[EXTRACTED RECORDS — start]

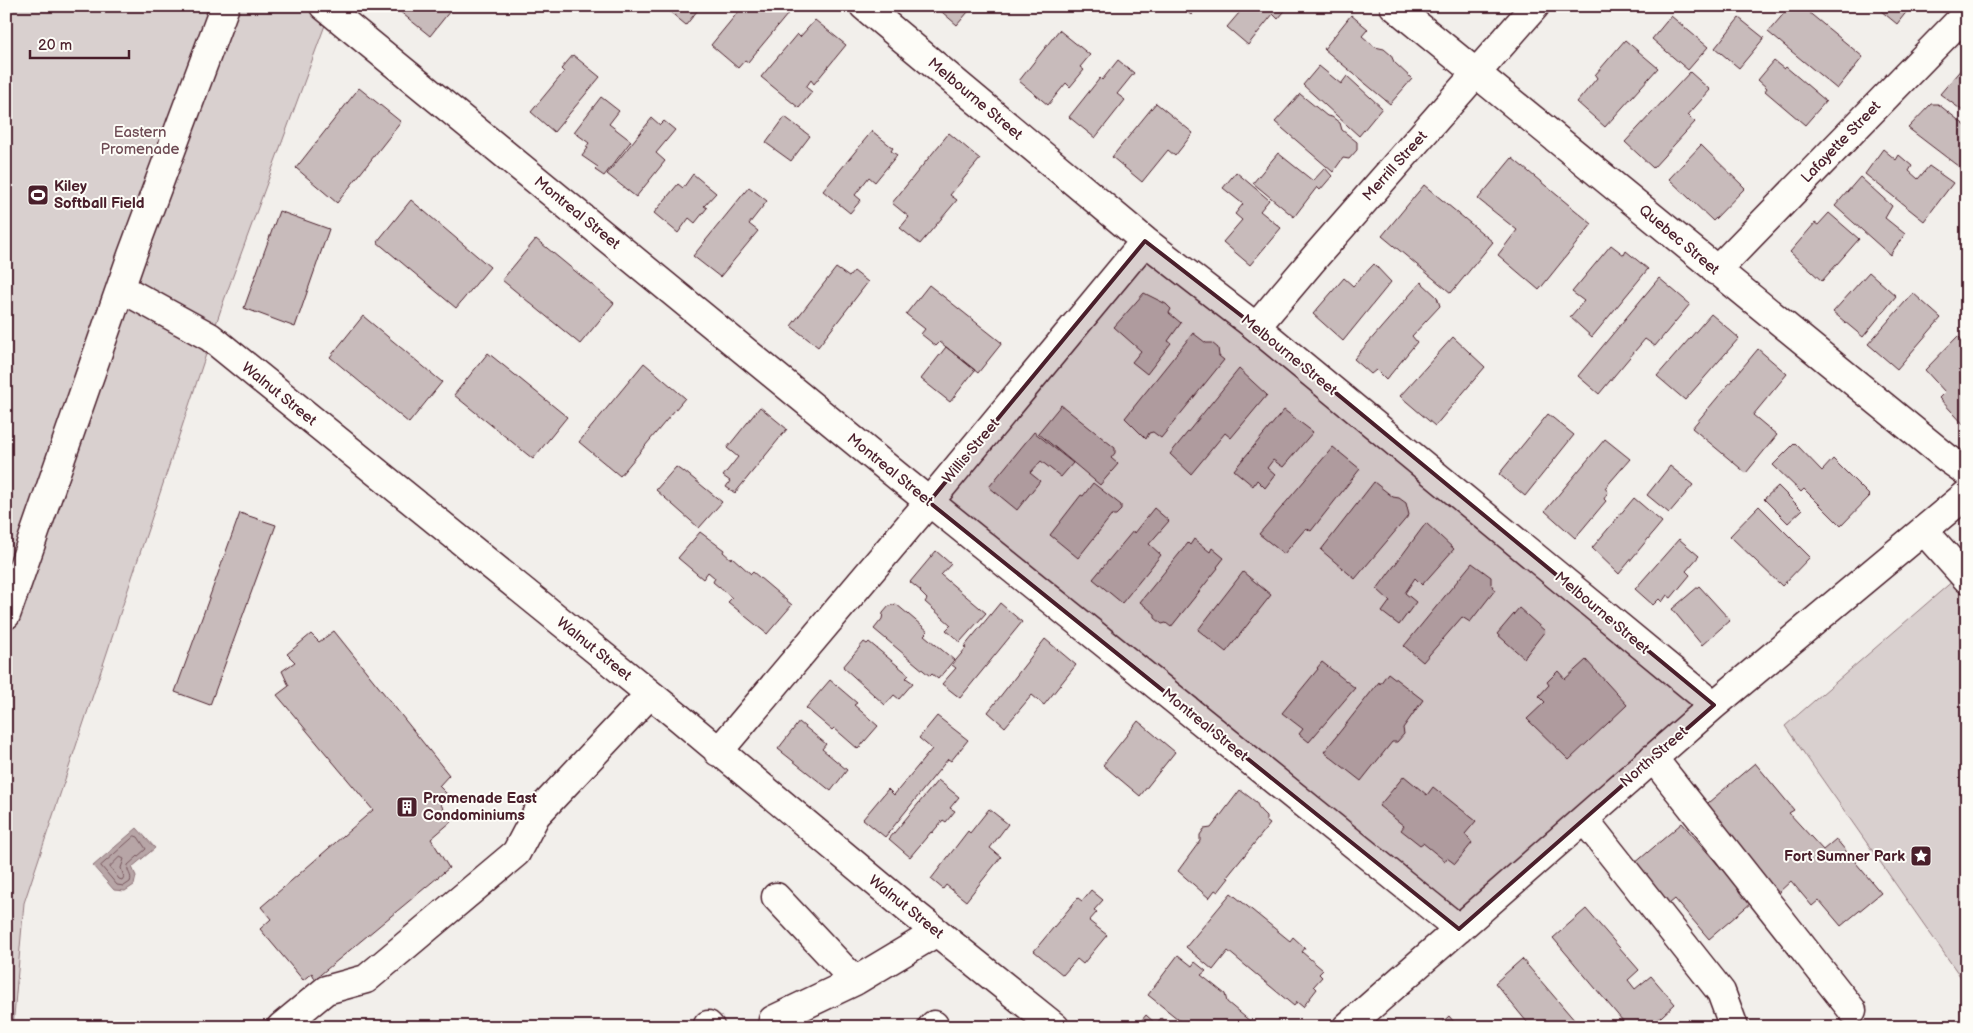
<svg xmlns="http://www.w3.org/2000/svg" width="1973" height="1033" viewBox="0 0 1973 1033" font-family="'Balsamiq Sans',sans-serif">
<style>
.green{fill:#d9d0cf;stroke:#92787d}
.water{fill:#b7a5a6;stroke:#8b6f75}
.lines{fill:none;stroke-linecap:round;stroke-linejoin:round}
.shore{stroke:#76555c;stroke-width:1}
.building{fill:#c8bbbb;stroke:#4a1f2b}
.minor-casing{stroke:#4a1f2b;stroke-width:31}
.minor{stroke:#fdfcf7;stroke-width:28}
.marked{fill:#4a1f2b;fill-opacity:0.2;stroke:#4a1f2b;stroke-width:4;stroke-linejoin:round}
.labels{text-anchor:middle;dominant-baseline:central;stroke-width:4;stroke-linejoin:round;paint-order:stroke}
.street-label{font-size:15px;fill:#4a1f2b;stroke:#fdfcf7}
.park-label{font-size:15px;fill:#6e4b54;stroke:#fdfcf7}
.poi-label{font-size:15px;font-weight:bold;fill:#4a1f2b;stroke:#fdfcf7;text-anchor:start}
</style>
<rect width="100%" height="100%" fill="#f2efeb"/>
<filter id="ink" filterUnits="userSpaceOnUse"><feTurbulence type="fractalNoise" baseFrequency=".02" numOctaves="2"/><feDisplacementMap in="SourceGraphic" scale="10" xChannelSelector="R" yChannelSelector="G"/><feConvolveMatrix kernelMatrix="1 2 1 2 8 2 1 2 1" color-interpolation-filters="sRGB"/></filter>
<g filter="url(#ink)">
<path class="green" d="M6 6H332L223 303 24 903 13 1027H6Z
M1962 573 1967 579V986L1785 726Z"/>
<path class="water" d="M137 828 155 848 132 867 136 876 134 885 125 891 114 890 93 866Z"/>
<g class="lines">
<path class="shore" d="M135 836 138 837 146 849 128 865C126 872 133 875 130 882L124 886 117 885 101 866Z
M120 857 124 859 121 868 124 877 122 880 119 879 110 867Z"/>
</g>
<path class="building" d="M393 6H454L430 36Z
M663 6H701L686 25Z
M743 6H791L792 9 748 62 745 60 738 68 711 45Z
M935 6H973L957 25Z
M1180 6H1199L1191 15Z
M1245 6H1289L1278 19 1273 14 1248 45 1227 27Z
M1796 6H1801L1863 57 1837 89 1768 32 1787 10 1791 11Z
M1875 6H1911L1897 24Z
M1351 15 1368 29 1362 36 1375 47 1384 49 1391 55 1394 62 1412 79 1390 104 1324 49Z
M1671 16 1708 47 1688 70 1652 39Z
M1739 18 1764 38 1739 68 1715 48Z
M815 20 846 45 814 84 811 80 806 87 812 92 799 108 761 77 797 34 800 37Z
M1059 30 1090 55 1080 67 1084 70 1070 87 1066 83 1048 105 1019 81Z
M1625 40 1658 68 1605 127 1577 102 1597 78 1595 75Z
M573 55 600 77 554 132 531 112 564 72 561 69Z
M1118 60 1134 73 1117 94 1125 100 1095 138 1069 117 1100 78 1102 80Z
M1774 61 1784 69 1786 67 1826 101 1805 125 1765 91 1767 88 1758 80Z
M1319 66 1341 84 1347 76 1382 108 1359 136 1303 85Z
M1963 67 1967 70V114L1940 94Z
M1690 72 1710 90 1688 115 1695 122 1653 168 1625 142Z
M359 88 401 122 337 203 296 168Z
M1300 94 1327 116 1332 117 1340 123 1342 130 1357 142V150L1349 159 1343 158 1333 172 1275 122Z
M601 97 619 111 609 124 631 141 604 176 595 170 598 167 582 156 588 148 586 147 589 143 574 132Z
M1156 103 1193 133 1175 156 1168 150 1142 182 1112 157Z
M1931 104H1938L1967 127V173L1908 128Z
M785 117 810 136 791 161 766 143Z
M652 118 660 125 664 121 675 130 656 153 665 161 636 197 607 174Z
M872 131 893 148 891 151 897 155 875 182 869 177 855 195 861 200 850 213 823 191Z
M949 133 980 159 950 195 957 200 920 244 900 228 909 217 892 203Z
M1701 145 1745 188 1713 221 1669 179Z
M1883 149 1896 160 1899 155 1912 166 1909 171 1918 179 1929 166 1953 183 1924 221 1865 174Z
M1278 153 1313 181 1325 168 1332 176 1320 190 1317 187 1294 217 1253 183Z
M1512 158 1592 224 1539 290 1498 255 1517 230 1478 199Z
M1236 172 1269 200 1260 211 1281 228 1250 265 1223 242 1242 220 1235 214 1243 204 1223 188Z
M693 174 716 193 704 206 707 208 695 223 689 218 678 233 654 213 678 184 683 188Z
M1860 177 1892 206 1885 218 1905 234 1890 255 1835 206Z
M1424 185 1493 242 1451 293 1382 236Z
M749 187 767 201 749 224 758 231 720 277 693 256Z
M411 200 490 267 456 308 377 242Z
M279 211 329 229 295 327 244 308Z
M1829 213 1859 239 1822 281 1790 252 1815 223 1818 225Z
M536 239 614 303 580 344 502 280Z
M1611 245 1624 255 1626 251 1648 269 1592 337 1570 317 1584 301 1572 292Z
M1374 264 1391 282 1343 341 1313 314 1344 278 1353 286Z
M836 268 849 277 854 271 868 282 818 347 791 326Z
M1869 272 1896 296 1863 337 1833 312Z
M1659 278 1690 304 1655 346 1645 339 1599 394 1578 376Z
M1421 282 1437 297 1440 306 1412 336 1417 342 1386 380 1376 370 1371 374 1354 359Z
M929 285 1002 343 978 373 940 342 936 346 921 334 925 329 906 314Z
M1144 293 1166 304 1171 309 1169 313 1181 323 1168 341 1171 343 1147 374 1132 362 1141 351 1114 327Z
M1913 293 1941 318 1897 369 1868 344Z
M1711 314 1739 338 1685 400 1657 376Z
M363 316 442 382 409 423 330 357Z
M1193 333 1206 343H1212L1218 348 1219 356 1224 360 1161 438 1153 432 1149 433 1146 439 1125 418Z
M1958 336 1967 345V428L1939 398 1945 392 1925 370Z
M1453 337 1485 367 1435 426 1400 396Z
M946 347 975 370 950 402 921 379Z
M1758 349 1787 374 1753 415 1777 435 1746 473 1692 428Z
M488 353 567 417 533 459 454 395Z
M644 363 685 398 620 476 579 442Z
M1239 369 1267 395 1231 438 1225 433 1191 474 1170 454Z
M1061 405 1115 448V453L1111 458 1118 464 1100 485 1038 433Z
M760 407 787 429 735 493 726 487 730 481 723 476 738 457 727 448Z
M1284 410 1313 432 1283 467 1273 460 1267 468 1275 475 1265 488 1257 480 1253 486 1234 470Z
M1548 414 1574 435 1525 496 1499 474Z
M1034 432 1073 463 1061 477 1041 461 1030 473 1040 481 1017 510 989 487Z
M1605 439 1630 459 1605 488 1608 492 1604 499 1606 501 1575 538 1545 511Z
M1795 443 1822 471 1833 459 1870 496 1841 526 1804 489 1801 492 1773 465Z
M1333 447 1360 469 1311 531 1306 528 1284 554 1259 534Z
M1670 466 1693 485 1669 513 1647 495Z
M676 467 683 472 684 471 722 502 699 528 656 490Z
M1374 482 1393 497 1399 498 1406 503 1409 515 1355 579 1321 550Z
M1093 483 1121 505V510L1116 515H1112L1078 558 1050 535 1081 495 1083 496Z
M1778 486 1802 510 1788 523 1764 499Z
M1634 498 1662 522 1619 574 1592 548Z
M1759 506 1810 557 1782 586 1730 536Z
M1154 508 1169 521 1149 544 1161 555 1122 603 1093 579 1133 531 1134 533Z
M240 513 276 525 210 705 175 692Z
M1426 523 1454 549 1422 585 1415 578 1405 593 1416 602 1399 625 1382 612 1390 601 1377 589Z
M700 532 724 550 723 552 731 559 732 557 751 574 753 572 792 605 767 634 728 602 732 598 713 582 715 578 708 572 703 579 678 558Z
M1194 539 1210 552 1212 548 1224 558 1217 567 1218 568 1171 627 1166 623 1162 624 1155 618V614L1140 602 1188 543 1190 545Z
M1679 539 1699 556 1686 571 1690 575 1671 598 1667 595 1662 602 1659 599 1653 605 1635 589Z
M936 551 951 564 941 575 986 613 960 642 946 630 951 625 925 602 927 599 920 592 921 591 910 582Z
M1472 563 1491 577V584L1495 590 1470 622 1462 617 1423 662 1404 646Z
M1243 572 1271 595 1226 652 1198 630Z
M1699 586 1730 620 1702 645 1672 609Z
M1000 603 1022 622 960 698 942 684 956 668 952 665 966 648 964 647Z
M896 604 928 631 924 635 954 660 938 679 932 674 930 676 874 629 882 619 883 613 889 606Z
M1519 608 1545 631 1524 658 1497 634Z
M334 631 449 775 439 786 447 794 441 805 452 821 431 839 449 868 315 979 312 973 303 980 260 929 271 919 261 907 373 810 277 695 289 686 282 671 295 662 287 654 311 634 319 642Z
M1045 639 1076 665 1044 705 1032 695 1005 727 988 712Z
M864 642 867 644 869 642 909 675 906 678 913 683 899 699 894 695 885 705 843 667Z
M1586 660 1627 705 1569 760 1527 719 1545 702 1539 696 1549 685 1547 682 1558 671 1565 679Z
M1322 662 1355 688 1309 742 1299 734 1303 729 1282 713 1318 669 1317 668Z
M1388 673 1423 700 1403 728 1404 734 1397 742H1392L1361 781 1324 752 1379 682 1380 684Z
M830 680 857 703 854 705 878 726 858 749 834 728 832 730 806 708Z
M937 716 968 740 951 761 948 759 885 837 863 819 888 789 894 795 932 749 919 738Z
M1138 721 1175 752 1140 796 1103 765Z
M799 722 826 744 822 749 847 770 831 791 778 749Z
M1755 763 1794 810 1789 813 1823 850 1836 839 1881 893 1841 926 1819 900 1812 906 1791 881 1778 893 1744 852 1702 808Z
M1404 776 1427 795 1433 787 1476 821 1465 834 1472 843 1455 864 1447 858 1445 861 1423 843 1420 845 1401 830 1404 826 1379 806Z
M938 780 959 797 950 808 955 811 946 822 943 820 932 833 931 832 910 857 889 839Z
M1240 790 1256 802 1260 810 1266 816V821L1270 824 1227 877 1229 878 1218 892 1215 890 1209 898 1178 871 1200 841V835L1204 829 1211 828Z
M989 809 1008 824 990 848 1001 857 966 901 946 885 943 889 931 879 968 831 970 833Z
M1682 823 1751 903 1709 939 1675 899 1669 904 1634 864Z
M1091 890 1103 900 1094 910 1097 912 1089 921 1107 935 1083 964 1077 959 1063 975 1034 951 1078 898 1082 901Z
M1231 893 1290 941 1293 937 1305 948 1302 952 1323 970 1319 974 1322 977 1314 986 1317 989 1303 1007 1297 1002 1294 1006 1228 951 1213 970 1186 947Z
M1586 909 1639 970 1628 980 1635 989 1651 976 1675 1004 1650 1027H1628L1553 938Z
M1178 955 1192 966 1195 962 1206 971 1201 975 1225 994 1227 1002 1257 1027H1188L1148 995Z
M1522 959 1576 1022 1570 1027H1531L1495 983Z
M1146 1015 1156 1024 1161 1018 1172 1027H1136Z
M1449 1016 1458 1027H1437Z"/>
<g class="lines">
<g class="minor-casing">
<path id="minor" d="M324 6 901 479 1459 929
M864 6 1145 241 1256 327 1714 705
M1394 6 1947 458 1967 472
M1716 271 1967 13
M121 288 210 337 676 715 908 909 1055 1027
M1256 327 1316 256 1535 6
M1924 531 1967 579
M6 615 132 255 225 6
M718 752 929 502 1145 241
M1653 758 1852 1010
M1584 819 1721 992 1734 1027
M776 897 855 981
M773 1020 855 981 937 932
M708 1025 710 1027
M281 1027 326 990 366 979 516 853 536 815 650 694
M932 1027 934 1025
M1347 1027 1714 705 1967 494"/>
</g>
<use href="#minor" class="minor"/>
</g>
</g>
<path class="marked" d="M1145 241 1256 327 1714 705 1459 929 929 502Z"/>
<defs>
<g id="stadium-square" transform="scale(1.125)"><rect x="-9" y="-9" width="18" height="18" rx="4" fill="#4a1f2b" stroke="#fdfcf7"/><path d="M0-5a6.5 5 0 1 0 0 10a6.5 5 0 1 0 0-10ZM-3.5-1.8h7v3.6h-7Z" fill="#fff"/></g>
<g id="building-square" transform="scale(1.125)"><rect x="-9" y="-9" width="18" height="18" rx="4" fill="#4a1f2b" stroke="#fdfcf7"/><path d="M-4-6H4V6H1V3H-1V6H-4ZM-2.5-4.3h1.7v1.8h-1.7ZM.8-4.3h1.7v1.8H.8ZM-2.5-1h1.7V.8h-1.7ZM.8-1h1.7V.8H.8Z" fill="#fff"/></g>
<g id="sight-square" transform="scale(1.125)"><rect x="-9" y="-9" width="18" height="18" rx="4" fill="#4a1f2b" stroke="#fdfcf7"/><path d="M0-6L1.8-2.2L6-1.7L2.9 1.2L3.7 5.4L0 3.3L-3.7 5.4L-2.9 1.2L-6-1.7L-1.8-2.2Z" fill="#fff"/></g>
</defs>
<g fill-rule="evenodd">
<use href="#stadium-square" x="38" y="195"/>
<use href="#building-square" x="407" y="807"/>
<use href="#sight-square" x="1921" y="856"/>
</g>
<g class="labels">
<g class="street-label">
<text transform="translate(975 99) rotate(40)">Melbourne Street</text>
<text transform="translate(1841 142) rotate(-46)">Lafayette Street</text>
<text transform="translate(1395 166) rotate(-48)">Merrill Street</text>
<text transform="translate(577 213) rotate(39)">Montreal Street</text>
<text transform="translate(1679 240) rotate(40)">Quebec Street</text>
<text transform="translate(1289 355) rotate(39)">Melbourne Street</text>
<text transform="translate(279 394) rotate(39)">Walnut Street</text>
<text transform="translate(971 451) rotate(-50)">Willis Street</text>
<text transform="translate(890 470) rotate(39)">Montreal Street</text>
<text transform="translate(1602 613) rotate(40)">Melbourne Street</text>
<text transform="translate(594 649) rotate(39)">Walnut Street</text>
<text transform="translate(1205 725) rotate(39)">Montreal Street</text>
<text transform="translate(1654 757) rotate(-41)">North Street</text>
<text transform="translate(906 907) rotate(39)">Walnut Street</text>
</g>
<g class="park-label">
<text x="140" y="132">Eastern<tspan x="140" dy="17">Promenade</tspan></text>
</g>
<g class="poi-label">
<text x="54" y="186">Kiley<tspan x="54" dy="17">Softball Field</tspan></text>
<text x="423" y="798">Promenade East<tspan x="423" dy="17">Condominiums</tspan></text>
<text x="1905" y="856" text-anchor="end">Fort Sumner Park</text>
</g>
</g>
<rect width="1973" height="1033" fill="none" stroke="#fdfcf7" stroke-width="25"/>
<rect x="12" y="12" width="1948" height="1008" fill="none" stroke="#4a1f2b" stroke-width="2" filter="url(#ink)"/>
<path d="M30 50v8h99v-8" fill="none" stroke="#4a1f2b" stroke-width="2.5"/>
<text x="38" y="50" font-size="15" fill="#4a1f2b" stroke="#fdfcf7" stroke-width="4" paint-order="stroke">20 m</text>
</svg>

[EXTRACTED RECORDS — finish]

TASK BRIEF. Among the entries above, how many lines hold the string "labels"? Answer with the bare number.

ANSWER TO THE EXERCISE. 2